### Saved data entries
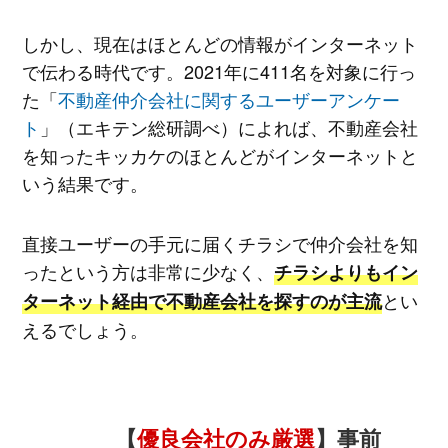
しかし、現在はほとんどの情報がインターネット
で伝わる時代です。2021年に411名を対象に行っ
た「
不動産仲介会社に関するユーザーアンケー
ト
」（エキテン総研調べ）によれば、不動産会社
を知ったキッカケのほとんどがインターネットと
いう結果です。
直接ユーザーの手元に届くチラシで仲介会社を知
ったという方は非常に少なく、
チラシよりもイン
とい
ターネット経由で不動産会社を探すのが主流
えるでしょう。
【
優良会社のみ厳選
】事前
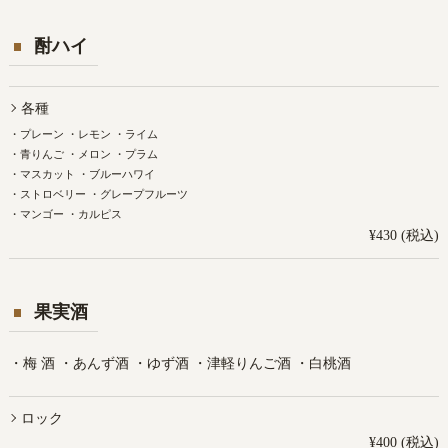
酎ハイ
各種
・プレーン ・レモン ・ライム
・青りんご ・メロン ・プラム
・マスカット ・ブルーハワイ
・ストロベリー ・グレープフルーツ
・マンゴー ・カルピス
¥430 (税込)
果実酒
・梅 酒 ・あんず酒 ・ゆず酒 ・津軽りんご酒 ・白桃酒
ロック
¥400 (税込)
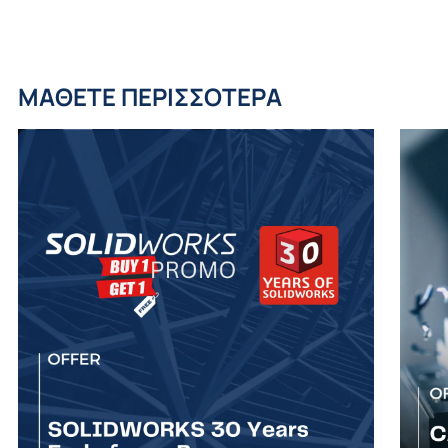
ΜΑΘΕΤΕ ΠΕΡΙΣΣΟΤΕΡΑ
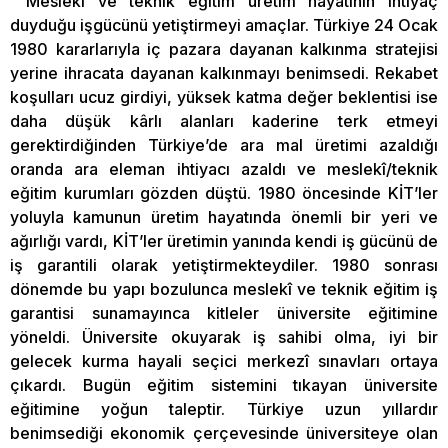
Meslekî ve teknik eğitim üretim hayatının ihtiyaç
duyduğu işgücünü yetiştirmeyi amaçlar. Türkiye 24 Ocak
1980 kararlarıyla iç pazara dayanan kalkınma stratejisi
yerine ihracata dayanan kalkınmayı benimsedi. Rekabet
koşulları ucuz girdiyi, yüksek katma değer beklentisi ise
daha düşük kârlı alanları kaderine terk etmeyi
gerektirdiğinden Türkiye’de ara mal üretimi azaldığı
oranda ara eleman ihtiyacı azaldı ve meslekî/teknik
eğitim kurumları gözden düştü. 1980 öncesinde KİT’ler
yoluyla kamunun üretim hayatında önemli bir yeri ve
ağırlığı vardı, KİT’ler üretimin yanında kendi iş gücünü de
iş garantili olarak yetiştirmekteydiler. 1980 sonrası
dönemde bu yapı bozulunca meslekî ve teknik eğitim iş
garantisi sunamayınca kitleler üniversite eğitimine
yöneldi. Üniversite okuyarak iş sahibi olma, iyi bir
gelecek kurma hayali seçici merkezî sınavları ortaya
çıkardı. Bugün eğitim sistemini tıkayan üniversite
eğitimine yoğun taleptir. Türkiye uzun yıllardır
benimsediği ekonomik çerçevesinde üniversiteye olan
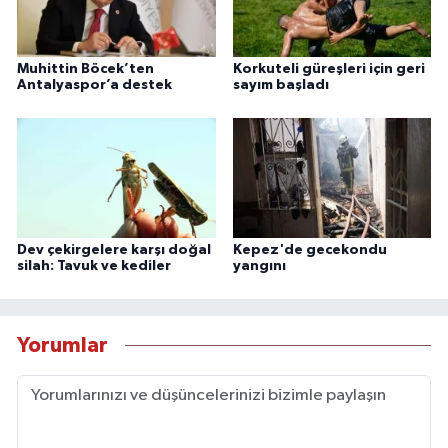
Muhittin Böcek’ten
Korkuteli güreşleri için geri
Antalyaspor’a destek
sayım başladı
Dev çekirgelere karşı doğal
Kepez'de gecekondu
silah: Tavuk ve kediler
yangını
Yorumlar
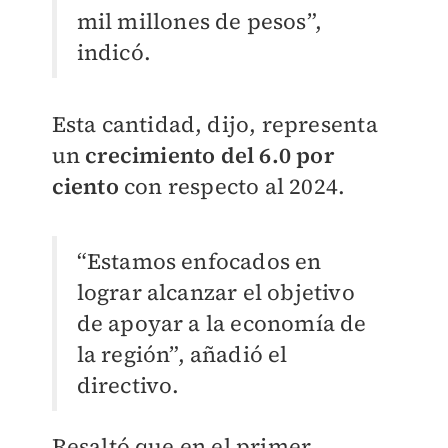
mil millones de pesos”,
indicó.
Esta cantidad, dijo, representa
un
crecimiento del 6.0 por
ciento
con respecto al 2024.
“Estamos enfocados en
lograr alcanzar el objetivo
de apoyar a la economía de
la región”, añadió el
directivo.
Resaltó que en el primer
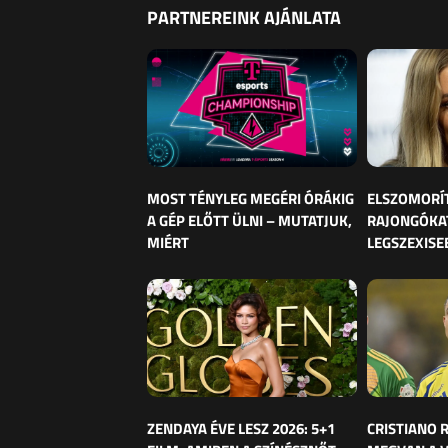
PARTNEREINK AJÁNLATA
MOST TÉNYLEG MEGÉRI ÓRÁKIG
ELSZOMORÍ
A GÉP ELŐTT ÜLNI – MUTATJUK,
RAJONGÓKAT
MIÉRT
LEGSZEXISE
ZENDAYA ÉVE LESZ 2026: 5+1
CRISTIANO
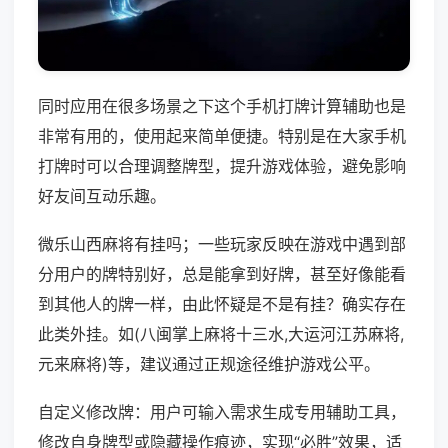
同时应用在很多场景之下这个手机打牌计算辅助也是
非常有用的，使用起来简单便捷。特别是在大家手机
打牌时可以合理调整牌型，提升游戏体验，避免影响
好友间互动乐趣。
微乐山西麻将有挂吗；一些玩家反映在游戏中遇到部
分用户的牌特别好，总是能拿到好牌，甚至好像能看
到其他人的牌一样，由此怀疑是不是有挂？确实存在
此类外挂。如(八闽掌上麻将十三水,大运河江苏麻将,
元来麻将)等，建议通过正规途径维护游戏公平。
自定义修改牌：用户可输入需求生成专用辅助工具，
修改自身牌型或隐藏操作痕迹，实现“必胜”效果，适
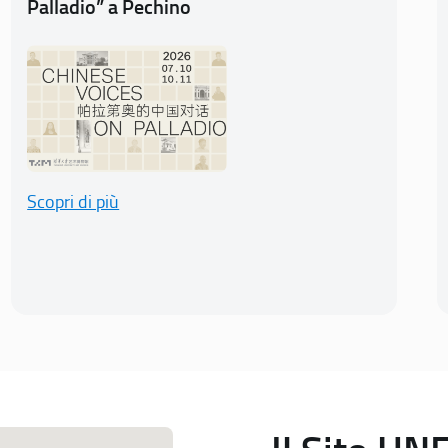
Palladio” a Pechino
Scopri di più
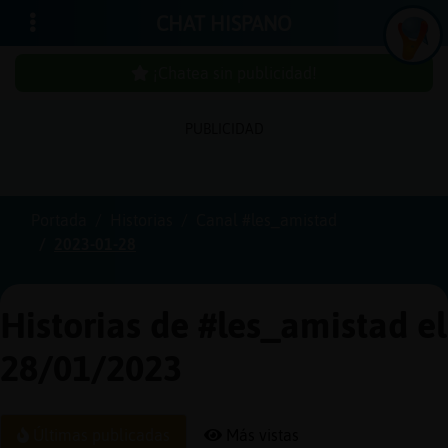
CHAT HISPANO
¡Chatea sin publicidad!
PUBLICIDAD
Iniciar
sesión
Portada
Historias
Canal #les_amistad
2023-01-28
¡Chatea
sin
publici
Historias de #les_amistad el
28/01/2023
Crear
una
Últimas publicadas
Más vistas
cuenta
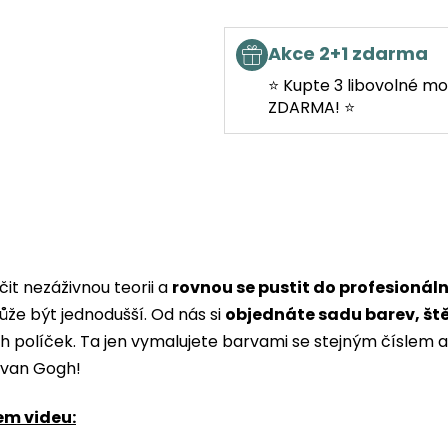
Akce 2+1 zdarma
⭐ Kupte 3 libovolné mo
ZDARMA! ⭐
it nezáživnou teorii a
rovnou se pustit do profesionál
ůže být jednodušší. Od nás si
objednáte sadu barev, št
ých políček. Ta jen vymalujete barvami se stejným čísle
i van Gogh!
em videu:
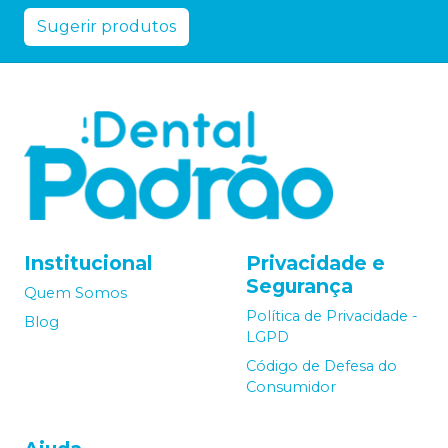
Sugerir produtos
Institucional
Privacidade e
Segurança
Quem Somos
Política de Privacidade -
Blog
LGPD
Código de Defesa do
Consumidor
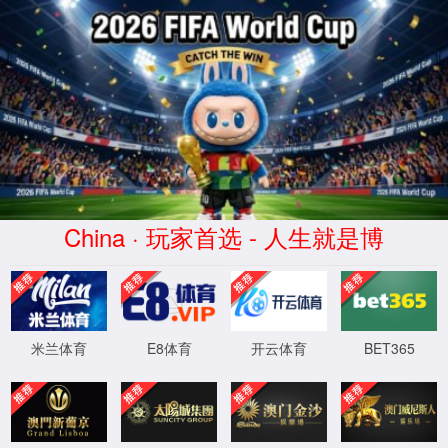
很抱歉，您访问的页面不存在！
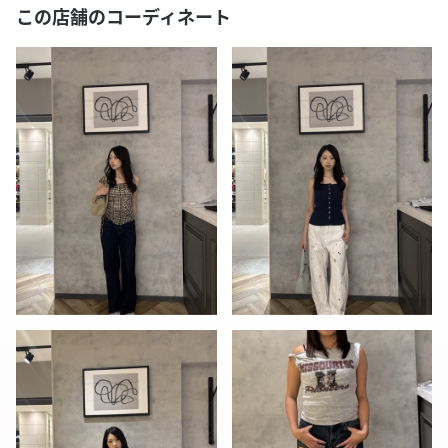
この店舗のコーディネート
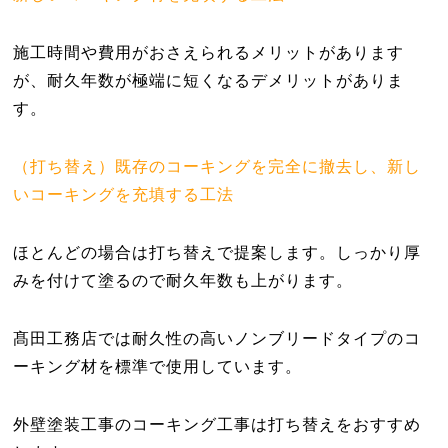
施工時間や費用がおさえられるメリットがあります
が、耐久年数が極端に短くなるデメリットがありま
す。
（打ち替え）既存のコーキングを完全に撤去し、新し
いコーキングを充填する工法
ほとんどの場合は打ち替えで提案します。しっかり厚
みを付けて塗るので耐久年数も上がります。
髙田工務店では耐久性の高いノンブリードタイプのコ
ーキング材を標準で使用しています。
外壁塗装工事のコーキング工事は打ち替えをおすすめ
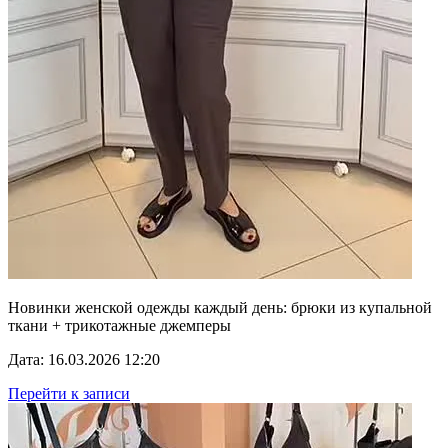
Новинки женской одежды каждый день: брюки из купальной
ткани + трикотажные джемперы
Дата: 16.03.2026 12:20
Перейти к записи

### TASK ITEM
Report the number of lines in the entries where the word "Türkiye" occurs, and add nothing else.

### THE COMPLETED TASK
3